• **What needs to be done**
Edit the records below so that each "Transcribe" becomes "Copy". Leave every other part of the lines unchanged.

• **Dataset entries**
— Begin —

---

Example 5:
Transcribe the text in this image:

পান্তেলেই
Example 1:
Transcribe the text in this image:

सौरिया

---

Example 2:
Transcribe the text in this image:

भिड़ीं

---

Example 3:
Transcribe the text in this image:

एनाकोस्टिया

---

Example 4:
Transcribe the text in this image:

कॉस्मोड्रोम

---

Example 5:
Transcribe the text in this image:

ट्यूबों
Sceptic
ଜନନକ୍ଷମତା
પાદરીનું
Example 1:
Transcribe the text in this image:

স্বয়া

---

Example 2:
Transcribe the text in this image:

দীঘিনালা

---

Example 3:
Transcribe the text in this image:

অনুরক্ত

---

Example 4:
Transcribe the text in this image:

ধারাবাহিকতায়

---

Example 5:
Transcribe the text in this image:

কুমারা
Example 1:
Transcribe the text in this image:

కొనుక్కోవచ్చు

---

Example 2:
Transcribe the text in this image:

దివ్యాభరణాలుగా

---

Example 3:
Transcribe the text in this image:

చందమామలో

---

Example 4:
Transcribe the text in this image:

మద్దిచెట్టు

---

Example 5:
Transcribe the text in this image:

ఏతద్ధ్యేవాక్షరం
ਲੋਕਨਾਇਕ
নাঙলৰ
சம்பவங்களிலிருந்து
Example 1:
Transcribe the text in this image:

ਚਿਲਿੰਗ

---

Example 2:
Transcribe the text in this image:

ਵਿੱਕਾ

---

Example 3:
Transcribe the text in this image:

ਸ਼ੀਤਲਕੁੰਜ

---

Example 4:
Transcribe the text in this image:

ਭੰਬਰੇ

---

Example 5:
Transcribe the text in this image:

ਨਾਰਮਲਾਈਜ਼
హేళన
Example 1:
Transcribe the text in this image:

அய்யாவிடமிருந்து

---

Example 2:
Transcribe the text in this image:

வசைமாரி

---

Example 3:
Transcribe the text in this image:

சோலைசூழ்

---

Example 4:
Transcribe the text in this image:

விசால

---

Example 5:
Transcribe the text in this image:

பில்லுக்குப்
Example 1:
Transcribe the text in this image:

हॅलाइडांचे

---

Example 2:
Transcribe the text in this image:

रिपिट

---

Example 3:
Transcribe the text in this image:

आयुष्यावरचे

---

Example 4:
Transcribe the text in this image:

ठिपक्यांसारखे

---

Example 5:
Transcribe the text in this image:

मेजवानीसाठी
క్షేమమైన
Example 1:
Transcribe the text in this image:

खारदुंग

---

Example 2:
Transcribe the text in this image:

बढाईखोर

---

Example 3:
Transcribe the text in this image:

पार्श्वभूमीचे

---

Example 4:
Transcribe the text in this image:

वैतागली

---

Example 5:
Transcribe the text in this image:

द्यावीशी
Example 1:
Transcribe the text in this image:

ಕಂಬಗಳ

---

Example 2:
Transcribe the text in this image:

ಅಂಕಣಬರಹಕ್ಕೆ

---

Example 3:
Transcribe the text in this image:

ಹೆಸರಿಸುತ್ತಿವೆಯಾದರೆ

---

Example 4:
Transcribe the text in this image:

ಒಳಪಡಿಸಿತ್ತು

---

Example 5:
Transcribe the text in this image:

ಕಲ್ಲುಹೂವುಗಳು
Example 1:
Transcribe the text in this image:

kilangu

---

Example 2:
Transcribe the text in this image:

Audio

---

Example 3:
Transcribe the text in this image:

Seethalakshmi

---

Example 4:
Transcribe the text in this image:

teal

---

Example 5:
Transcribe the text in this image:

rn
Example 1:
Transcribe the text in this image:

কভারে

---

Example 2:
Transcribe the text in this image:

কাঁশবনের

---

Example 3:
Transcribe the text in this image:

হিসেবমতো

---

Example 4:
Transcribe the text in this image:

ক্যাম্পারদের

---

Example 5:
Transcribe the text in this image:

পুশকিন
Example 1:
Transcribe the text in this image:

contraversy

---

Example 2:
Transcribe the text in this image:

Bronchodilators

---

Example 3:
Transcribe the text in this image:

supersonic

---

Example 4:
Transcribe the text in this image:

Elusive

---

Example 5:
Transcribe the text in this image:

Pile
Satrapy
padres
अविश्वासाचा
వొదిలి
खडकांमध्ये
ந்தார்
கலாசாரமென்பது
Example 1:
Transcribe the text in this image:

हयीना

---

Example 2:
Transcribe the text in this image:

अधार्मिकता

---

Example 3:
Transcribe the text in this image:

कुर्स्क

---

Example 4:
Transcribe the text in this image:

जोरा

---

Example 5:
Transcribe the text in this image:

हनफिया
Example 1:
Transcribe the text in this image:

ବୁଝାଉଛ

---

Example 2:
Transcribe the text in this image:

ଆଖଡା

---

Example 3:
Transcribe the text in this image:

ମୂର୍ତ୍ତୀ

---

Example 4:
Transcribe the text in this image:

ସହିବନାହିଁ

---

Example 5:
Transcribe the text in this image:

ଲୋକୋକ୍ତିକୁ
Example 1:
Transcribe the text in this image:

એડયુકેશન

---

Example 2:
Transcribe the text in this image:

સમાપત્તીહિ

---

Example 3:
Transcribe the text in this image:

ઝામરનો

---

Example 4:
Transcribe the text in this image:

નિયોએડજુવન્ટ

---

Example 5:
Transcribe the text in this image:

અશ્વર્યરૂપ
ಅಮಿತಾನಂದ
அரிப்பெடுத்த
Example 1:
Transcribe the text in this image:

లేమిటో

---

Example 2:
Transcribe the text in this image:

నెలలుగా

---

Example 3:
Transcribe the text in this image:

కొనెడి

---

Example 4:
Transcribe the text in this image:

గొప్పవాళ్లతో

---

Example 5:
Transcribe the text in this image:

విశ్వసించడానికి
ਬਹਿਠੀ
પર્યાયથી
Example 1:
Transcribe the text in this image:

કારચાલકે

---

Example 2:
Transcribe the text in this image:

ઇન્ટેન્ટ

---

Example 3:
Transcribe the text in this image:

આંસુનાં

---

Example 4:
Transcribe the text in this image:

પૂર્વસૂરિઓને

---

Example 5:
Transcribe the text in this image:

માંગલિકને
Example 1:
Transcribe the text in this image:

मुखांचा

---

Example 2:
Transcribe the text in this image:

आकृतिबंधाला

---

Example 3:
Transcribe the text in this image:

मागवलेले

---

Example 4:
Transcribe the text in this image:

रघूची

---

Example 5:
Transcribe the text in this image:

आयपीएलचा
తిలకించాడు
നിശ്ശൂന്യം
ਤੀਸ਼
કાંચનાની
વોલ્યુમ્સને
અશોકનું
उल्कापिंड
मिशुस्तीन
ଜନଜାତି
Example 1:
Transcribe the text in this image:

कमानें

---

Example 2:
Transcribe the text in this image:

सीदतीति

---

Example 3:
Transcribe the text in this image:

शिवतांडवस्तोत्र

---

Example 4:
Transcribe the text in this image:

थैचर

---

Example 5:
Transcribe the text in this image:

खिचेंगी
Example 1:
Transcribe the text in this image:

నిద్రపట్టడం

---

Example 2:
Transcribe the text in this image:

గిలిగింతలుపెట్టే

— End —

• **Solved problem**
---

Example 5:
Copy the text in this image:

পান্তেলেই
Example 1:
Copy the text in this image:

सौरिया

---

Example 2:
Copy the text in this image:

भिड़ीं

---

Example 3:
Copy the text in this image:

एनाकोस्टिया

---

Example 4:
Copy the text in this image:

कॉस्मोड्रोम

---

Example 5:
Copy the text in this image:

ट्यूबों
Sceptic
ଜନନକ୍ଷମତା
પાદરીનું
Example 1:
Copy the text in this image:

স্বয়া

---

Example 2:
Copy the text in this image:

দীঘিনালা

---

Example 3:
Copy the text in this image:

অনুরক্ত

---

Example 4:
Copy the text in this image:

ধারাবাহিকতায়

---

Example 5:
Copy the text in this image:

কুমারা
Example 1:
Copy the text in this image:

కొనుక్కోవచ్చు

---

Example 2:
Copy the text in this image:

దివ్యాభరణాలుగా

---

Example 3:
Copy the text in this image:

చందమామలో

---

Example 4:
Copy the text in this image:

మద్దిచెట్టు

---

Example 5:
Copy the text in this image:

ఏతద్ధ్యేవాక్షరం
ਲੋਕਨਾਇਕ
নাঙলৰ
சம்பவங்களிலிருந்து
Example 1:
Copy the text in this image:

ਚਿਲਿੰਗ

---

Example 2:
Copy the text in this image:

ਵਿੱਕਾ

---

Example 3:
Copy the text in this image:

ਸ਼ੀਤਲਕੁੰਜ

---

Example 4:
Copy the text in this image:

ਭੰਬਰੇ

---

Example 5:
Copy the text in this image:

ਨਾਰਮਲਾਈਜ਼
హేళన
Example 1:
Copy the text in this image:

அய்யாவிடமிருந்து

---

Example 2:
Copy the text in this image:

வசைமாரி

---

Example 3:
Copy the text in this image:

சோலைசூழ்

---

Example 4:
Copy the text in this image:

விசால

---

Example 5:
Copy the text in this image:

பில்லுக்குப்
Example 1:
Copy the text in this image:

हॅलाइडांचे

---

Example 2:
Copy the text in this image:

रिपिट

---

Example 3:
Copy the text in this image:

आयुष्यावरचे

---

Example 4:
Copy the text in this image:

ठिपक्यांसारखे

---

Example 5:
Copy the text in this image:

मेजवानीसाठी
క్షేమమైన
Example 1:
Copy the text in this image:

खारदुंग

---

Example 2:
Copy the text in this image:

बढाईखोर

---

Example 3:
Copy the text in this image:

पार्श्वभूमीचे

---

Example 4:
Copy the text in this image:

वैतागली

---

Example 5:
Copy the text in this image:

द्यावीशी
Example 1:
Copy the text in this image:

ಕಂಬಗಳ

---

Example 2:
Copy the text in this image:

ಅಂಕಣಬರಹಕ್ಕೆ

---

Example 3:
Copy the text in this image:

ಹೆಸರಿಸುತ್ತಿವೆಯಾದರೆ

---

Example 4:
Copy the text in this image:

ಒಳಪಡಿಸಿತ್ತು

---

Example 5:
Copy the text in this image:

ಕಲ್ಲುಹೂವುಗಳು
Example 1:
Copy the text in this image:

kilangu

---

Example 2:
Copy the text in this image:

Audio

---

Example 3:
Copy the text in this image:

Seethalakshmi

---

Example 4:
Copy the text in this image:

teal

---

Example 5:
Copy the text in this image:

rn
Example 1:
Copy the text in this image:

কভারে

---

Example 2:
Copy the text in this image:

কাঁশবনের

---

Example 3:
Copy the text in this image:

হিসেবমতো

---

Example 4:
Copy the text in this image:

ক্যাম্পারদের

---

Example 5:
Copy the text in this image:

পুশকিন
Example 1:
Copy the text in this image:

contraversy

---

Example 2:
Copy the text in this image:

Bronchodilators

---

Example 3:
Copy the text in this image:

supersonic

---

Example 4:
Copy the text in this image:

Elusive

---

Example 5:
Copy the text in this image:

Pile
Satrapy
padres
अविश्वासाचा
వొదిలి
खडकांमध्ये
ந்தார்
கலாசாரமென்பது
Example 1:
Copy the text in this image:

हयीना

---

Example 2:
Copy the text in this image:

अधार्मिकता

---

Example 3:
Copy the text in this image:

कुर्स्क

---

Example 4:
Copy the text in this image:

जोरा

---

Example 5:
Copy the text in this image:

हनफिया
Example 1:
Copy the text in this image:

ବୁଝାଉଛ

---

Example 2:
Copy the text in this image:

ଆଖଡା

---

Example 3:
Copy the text in this image:

ମୂର୍ତ୍ତୀ

---

Example 4:
Copy the text in this image:

ସହିବନାହିଁ

---

Example 5:
Copy the text in this image:

ଲୋକୋକ୍ତିକୁ
Example 1:
Copy the text in this image:

એડયુકેશન

---

Example 2:
Copy the text in this image:

સમાપત્તીહિ

---

Example 3:
Copy the text in this image:

ઝામરનો

---

Example 4:
Copy the text in this image:

નિયોએડજુવન્ટ

---

Example 5:
Copy the text in this image:

અશ્વર્યરૂપ
ಅಮಿತಾನಂದ
அரிப்பெடுத்த
Example 1:
Copy the text in this image:

లేమిటో

---

Example 2:
Copy the text in this image:

నెలలుగా

---

Example 3:
Copy the text in this image:

కొనెడి

---

Example 4:
Copy the text in this image:

గొప్పవాళ్లతో

---

Example 5:
Copy the text in this image:

విశ్వసించడానికి
ਬਹਿਠੀ
પર્યાયથી
Example 1:
Copy the text in this image:

કારચાલકે

---

Example 2:
Copy the text in this image:

ઇન્ટેન્ટ

---

Example 3:
Copy the text in this image:

આંસુનાં

---

Example 4:
Copy the text in this image:

પૂર્વસૂરિઓને

---

Example 5:
Copy the text in this image:

માંગલિકને
Example 1:
Copy the text in this image:

मुखांचा

---

Example 2:
Copy the text in this image:

आकृतिबंधाला

---

Example 3:
Copy the text in this image:

मागवलेले

---

Example 4:
Copy the text in this image:

रघूची

---

Example 5:
Copy the text in this image:

आयपीएलचा
తిలకించాడు
നിശ്ശൂന്യം
ਤੀਸ਼
કાંચનાની
વોલ્યુમ્સને
અશોકનું
उल्कापिंड
मिशुस्तीन
ଜନଜାତି
Example 1:
Copy the text in this image:

कमानें

---

Example 2:
Copy the text in this image:

सीदतीति

---

Example 3:
Copy the text in this image:

शिवतांडवस्तोत्र

---

Example 4:
Copy the text in this image:

थैचर

---

Example 5:
Copy the text in this image:

खिचेंगी
Example 1:
Copy the text in this image:

నిద్రపట్టడం

---

Example 2:
Copy the text in this image:

గిలిగింతలుపెట్టే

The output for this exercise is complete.